Large language model (LLM)-based multi-agent systems are challenging to debug because failures often arise from long, branching interaction traces. The prevailing practice is to leverage LLMs for log-based failure localization, attributing errors to a specific agent and step. However, this paradigm has two key limitations: (i) log-only debugging lacks validation, producing untested hypotheses, and (ii) single-step or single-agent attribution is often ill-posed, as we find that multiple distinct interventions can independently repair the failed task. To address the first limitation, we introduce DoVer, an intervention-driven debugging framework, which augments hypothesis generation with active verification through targeted interventions (e.g., editing messages, altering plans). For the second limitation, rather than evaluating on attribution accuracy, we focus on measuring whether the system resolves the failure or makes quantifiable progress toward task success, reflecting a more outcome-oriented view of debugging. Within the Magnetic-One agent framework, on the datasets derived from GAIA and AssistantBench, DoVer flips 18-28% of failed trials into successes, achieves up to 16% milestone progress, and validates or refutes 30-60% of failure hypotheses. DoVer also performs effectively on a different dataset (GSMPlus) and agent framework (AG2), where it recovers 49% of failed trials. These results highlight intervention as a practical mechanism for improving reliability in agentic systems and open opportunities for more robust, scalable debugging methods for LLM-based multi-agent systems. Project website and code will be available at https://aka.ms/DoVer.

Figures (12)

• Figure 1: Failure trace of Case 3 in WW-HC, illustrating ambiguity in failure attribution. The session consists of four distinct trials, each initiated by a plan update and executed via a ReAct-style React loop. Different strategies (e.g., direct scrolling in Trial 1 vs. calendar navigation in Trial 2) yield separate error points, making single-step attribution across the session inherently ambiguous.

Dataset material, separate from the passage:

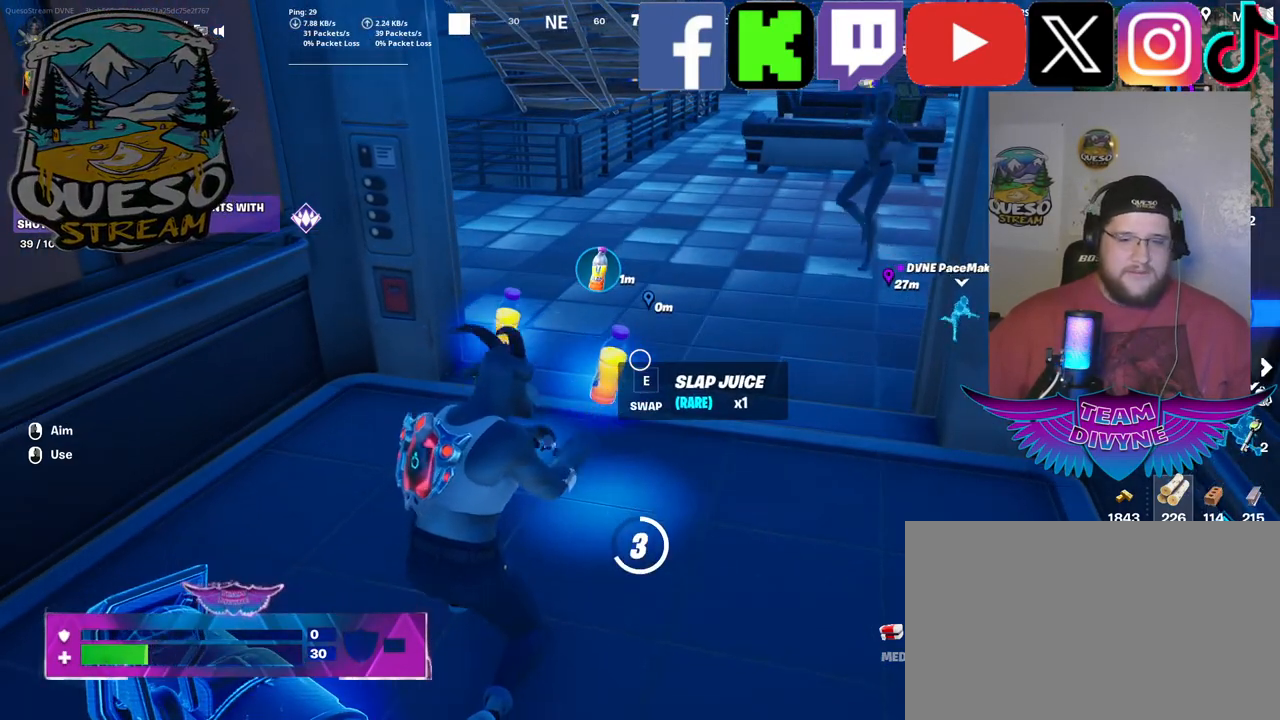
{"keys": [], "mouse": [], "mouse_move": "still", "events": []}
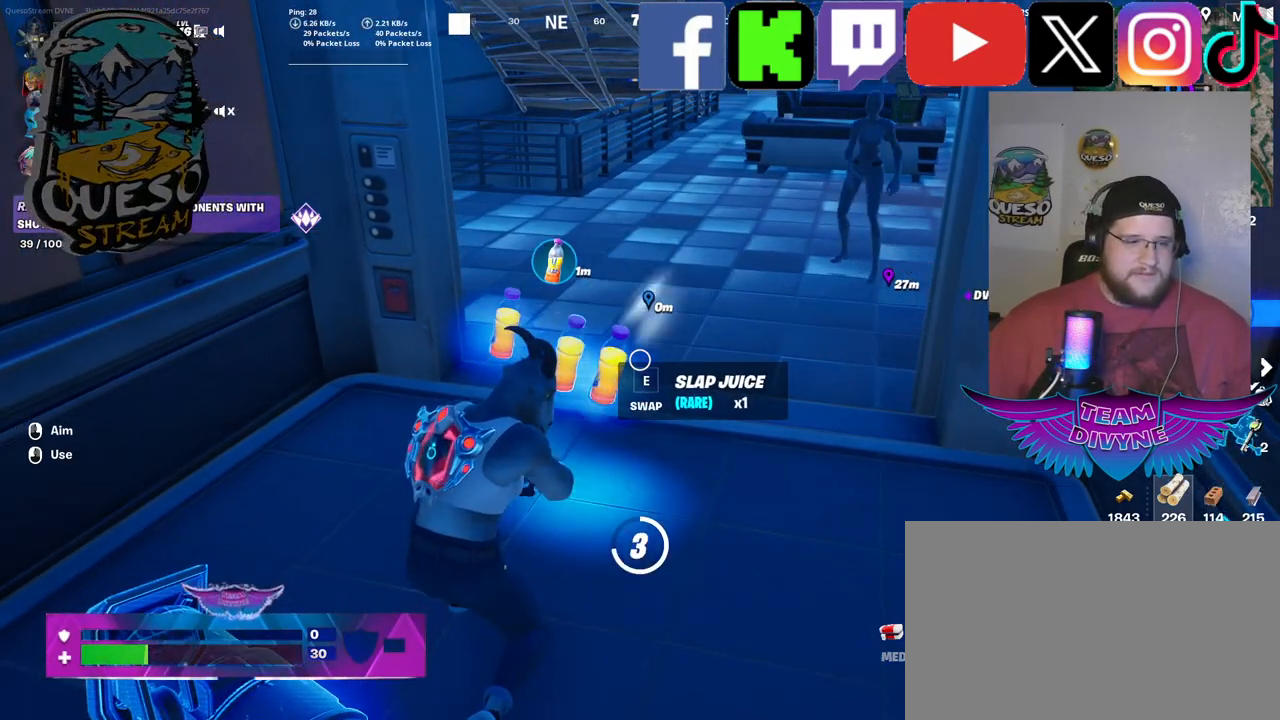
{"keys": [], "mouse": [], "mouse_move": "still", "events": []}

Trial 2 (Steps 53–55) further shows inter-agent misalignment: the Orchestrator issued an invalid instruction, while the WebSurfer compounded the error by executing an unrelated action.
• Figure 2: DoVer (Do--then--Verify) Debugging Pipeline. (1) Trial segmentation: split the failed session log into trials using re-plan steps as cut points. (2) Failure attribution: for each trial, propose a hypothesis $h_i$ that marks a faulty step or agent. (3) Intervention generation: turn $h_i$ into an actionable intervention that edits either the plan or the attributed message or step in the original log. (4) Intervention execution: replay the trajectory in place, i.e., preserve all steps before the intervened step, then execute the intervention and measure progress of the new log. Colors indicate plan/re-plan (blue), execution (green), attributed failure (red), terminal failure (dark red), terminal success (dark green), intervention (yellow), new plan/re-plan (blue hatch), and new execution (green hatch).
• Figure 3: Extended prompt template: orange marks explicit step indices, and blue marks the embedded concise reminder of annotators' guidance.
• Figure 5: Tagging results for each GAIA case in WW. The table reports ground-truth annotations, uncertainty tags, possibility for multi-failure step attribution, presence of ambiguous attributions, potential API or flaky errors, and case-specific details such as number of trials and model outputs. Model predictions matching the ground-truth failure step are highlighted in green.
• Figure 6: Web-based intervention user interface for the AG2 MathChat system. (1) List of recorded math problem sessions. (2) Input box for submitting a new math task. (3) Main conversation panel showing the multi-agent trace and intermediate reasoning. (4) Intervention panel, where a user can select a specific agent and step to edit the message or plan. (5) History panel showing checkpoints and continuations after interventions.